Birleşmiş Milletler'in su ve sanitasyon çalışmalarını koordine eden UN-Water'a göre, 2001 ile 2018 arasındaki tüm doğal afetlerin yaklaşık dörtte üçü suyla ilgiliydi. Aynı zamanda, dünya nüfusunun neredeyse yarısı olan 3,6 milyar insan, her yıl en az bir ay boyunca yetersiz su erişimiyle karşı karşıya kalıyor ve bu sayının yüzyılın ortasına kadar 5 milyarın üzerine çıkması bekleniyor.

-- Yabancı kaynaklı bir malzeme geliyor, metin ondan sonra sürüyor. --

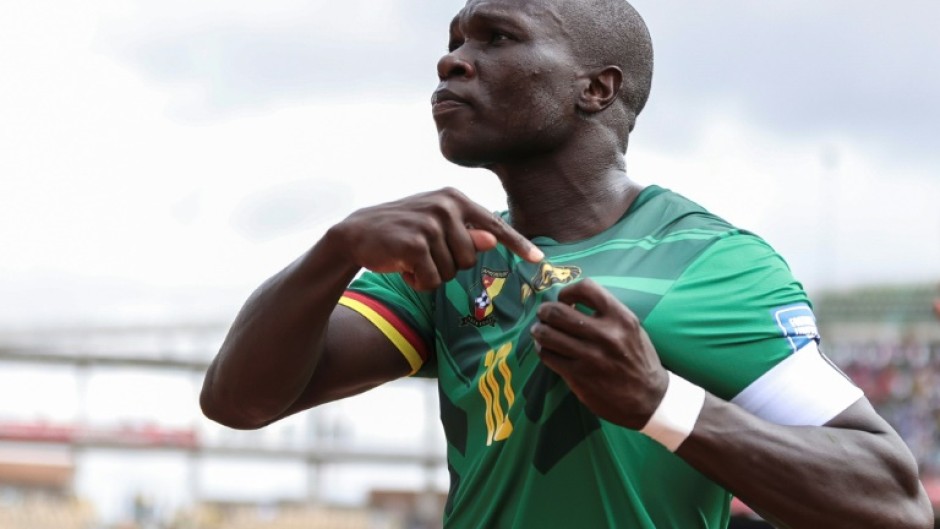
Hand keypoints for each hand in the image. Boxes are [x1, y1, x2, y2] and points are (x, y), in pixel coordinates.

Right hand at [333, 187, 542, 290]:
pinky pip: (432, 280)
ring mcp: (431, 223)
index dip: (518, 244)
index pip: (495, 225)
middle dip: (449, 266)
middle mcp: (446, 206)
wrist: (356, 234)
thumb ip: (464, 233)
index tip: (538, 259)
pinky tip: (402, 267)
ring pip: (452, 273)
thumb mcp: (435, 227)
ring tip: (410, 258)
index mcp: (455, 198)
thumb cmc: (400, 231)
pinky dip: (418, 282)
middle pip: (472, 259)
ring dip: (431, 275)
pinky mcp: (415, 244)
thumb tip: (493, 240)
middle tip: (423, 254)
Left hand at [530, 278, 668, 429]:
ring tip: (540, 331)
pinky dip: (542, 349)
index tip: (564, 299)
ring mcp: (590, 356)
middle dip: (545, 311)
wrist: (650, 399)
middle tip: (543, 315)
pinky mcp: (578, 376)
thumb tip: (572, 302)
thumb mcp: (632, 330)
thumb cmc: (639, 360)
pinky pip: (548, 356)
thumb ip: (607, 314)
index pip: (586, 288)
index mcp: (621, 318)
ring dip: (539, 330)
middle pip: (558, 312)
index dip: (567, 291)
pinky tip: (545, 349)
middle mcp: (605, 334)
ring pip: (547, 334)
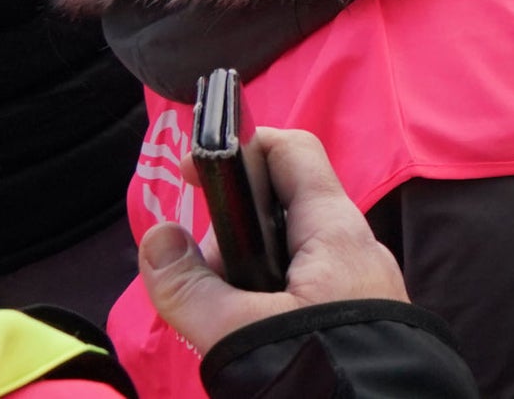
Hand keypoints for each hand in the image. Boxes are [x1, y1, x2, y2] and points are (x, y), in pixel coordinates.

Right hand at [138, 128, 407, 352]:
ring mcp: (357, 281)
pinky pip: (300, 290)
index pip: (290, 151)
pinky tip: (250, 342)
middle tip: (200, 283)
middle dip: (227, 238)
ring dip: (242, 279)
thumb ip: (190, 287)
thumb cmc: (323, 368)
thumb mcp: (240, 331)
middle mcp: (353, 244)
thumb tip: (156, 237)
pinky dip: (266, 303)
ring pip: (284, 257)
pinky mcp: (355, 314)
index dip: (240, 146)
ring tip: (222, 326)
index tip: (190, 170)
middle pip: (277, 209)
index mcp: (334, 228)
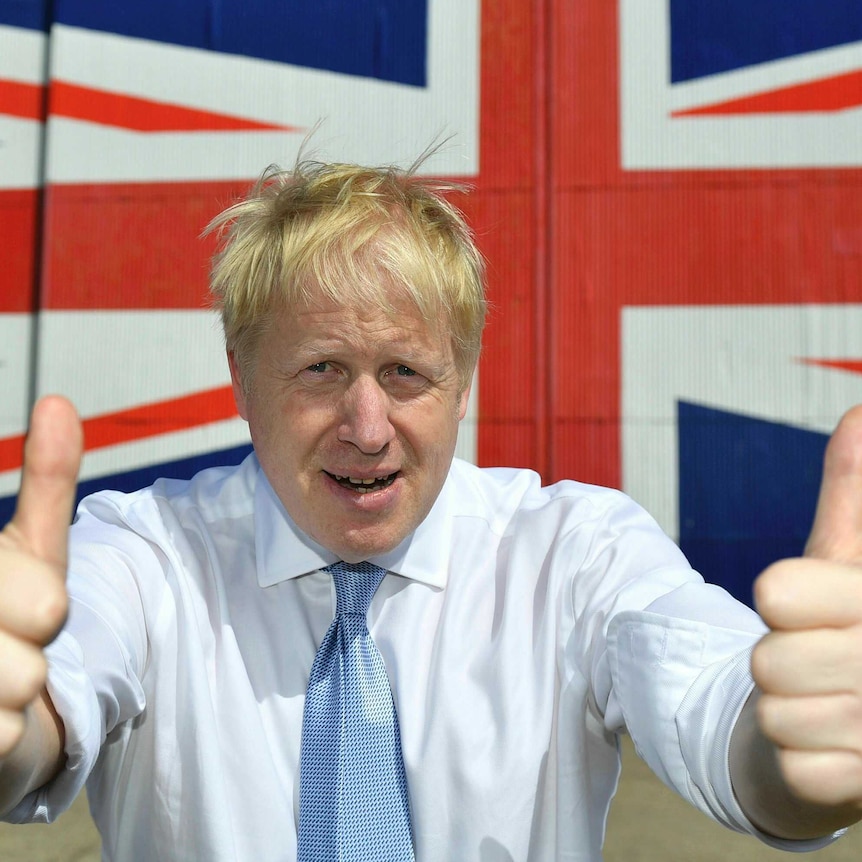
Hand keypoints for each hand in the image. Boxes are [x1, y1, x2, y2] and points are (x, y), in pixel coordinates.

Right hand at [0, 397, 81, 759]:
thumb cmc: (5, 611)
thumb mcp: (28, 547)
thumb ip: (46, 481)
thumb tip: (60, 403)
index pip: (48, 605)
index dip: (40, 609)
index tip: (25, 608)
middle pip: (30, 661)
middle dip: (25, 655)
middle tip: (6, 645)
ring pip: (18, 696)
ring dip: (12, 699)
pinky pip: (0, 738)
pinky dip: (0, 735)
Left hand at [752, 404, 861, 813]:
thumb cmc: (846, 626)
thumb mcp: (849, 559)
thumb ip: (852, 495)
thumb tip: (857, 412)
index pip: (779, 594)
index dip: (782, 598)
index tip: (794, 599)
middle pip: (768, 660)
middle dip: (776, 659)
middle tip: (815, 659)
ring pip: (774, 713)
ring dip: (784, 709)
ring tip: (826, 701)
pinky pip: (793, 765)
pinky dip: (797, 756)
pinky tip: (833, 747)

WMO, tutarsız ölçümler ve sahada toplanan veri eksikliğinin, iklim değişikliğinin su sistemleri üzerindeki bazı etkilerini anlamayı zorlaştırdığını söyledi. Araştırmacılar bu boşlukları kısmen modellenmiş verilerle ve NASA'nın Yerçekimi Kurtarma ve İklim Deneyi programındaki uydulardan veya GRACE'den alınan bilgilerle doldurarak, küresel ısınmayı ölçmek için uyduların ve uzaktan algılamanın önemini vurguladılar.

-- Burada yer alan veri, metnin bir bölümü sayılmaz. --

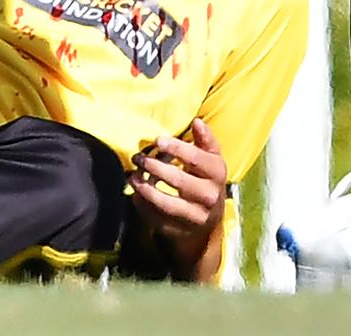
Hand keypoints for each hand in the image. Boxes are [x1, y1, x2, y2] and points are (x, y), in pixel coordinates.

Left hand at [127, 119, 226, 248]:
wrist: (207, 220)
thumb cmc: (205, 180)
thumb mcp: (210, 160)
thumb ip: (205, 141)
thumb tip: (198, 122)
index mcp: (217, 174)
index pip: (196, 159)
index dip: (176, 148)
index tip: (158, 140)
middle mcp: (209, 196)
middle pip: (177, 179)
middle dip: (153, 166)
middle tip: (138, 157)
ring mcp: (195, 216)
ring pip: (165, 202)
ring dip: (144, 188)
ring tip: (132, 176)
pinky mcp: (180, 229)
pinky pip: (156, 217)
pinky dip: (142, 204)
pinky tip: (135, 194)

2021'in en alakalı su etkilerinden bazılarının uzaydan görünüşü şöyle:
ölen buzullar
Buzul erimesi 2021'de küresel olarak hızlandı. WMO raporuna göre Batı Kanada, ABD ve Orta Avrupa'daki buz kütleleri son kırk yılın en önemli kayıplarını yaşadı. Eriyen buzullardan akan su ilk başta artar, bilim adamlarının "en yüksek su" dediği bir dönüm noktasına ulaşana kadar yakınlardaki nehirleri ve gölleri besler. Bundan sonra akış azalır ve bu suya bağlı alanlarda kuraklık yaşanabilir.
Genişleyen göller
Buzulbilimciler arasında " Üçüncü Kutup " olarak da bilinen Tibet Platosu, kutup bölgelerinin dışındaki en büyük tatlı su rezervine sahiptir. Su çoğunlukla dağlarda yüksek buzullarda depolanır. Daha yüksek sıcaklıklar erimelerini hızlandırıyor, buzulları küçültüyor ve bazen ani sellere yol açıyor. Büyük miktarlarda su, sonuç olarak büyüyen dağ göllerinde son bulur.
azalan nehirler
ABD'nin çeşitli bölgelerinde kuraklık 2021'de kötüleşti ve Haziran ayından itibaren ülkenin batısının tamamı etkilendi. Colorado, Missouri ve Mississippi Nehirlerinden gelen deşarj verileri, taşıdıkları su miktarının normalin çok altında olduğunu gösteriyor.
Bazı yerlerde, karada depolanan su miktarı artıyor - hiçbir yerde Afrika'daki Victoria Gölü bölgesinden daha fazla değil. Ancak genel olarak, nehirler büyüdüklerinden daha fazla küçülüyor, bu 2021'de de devam eden bir trend.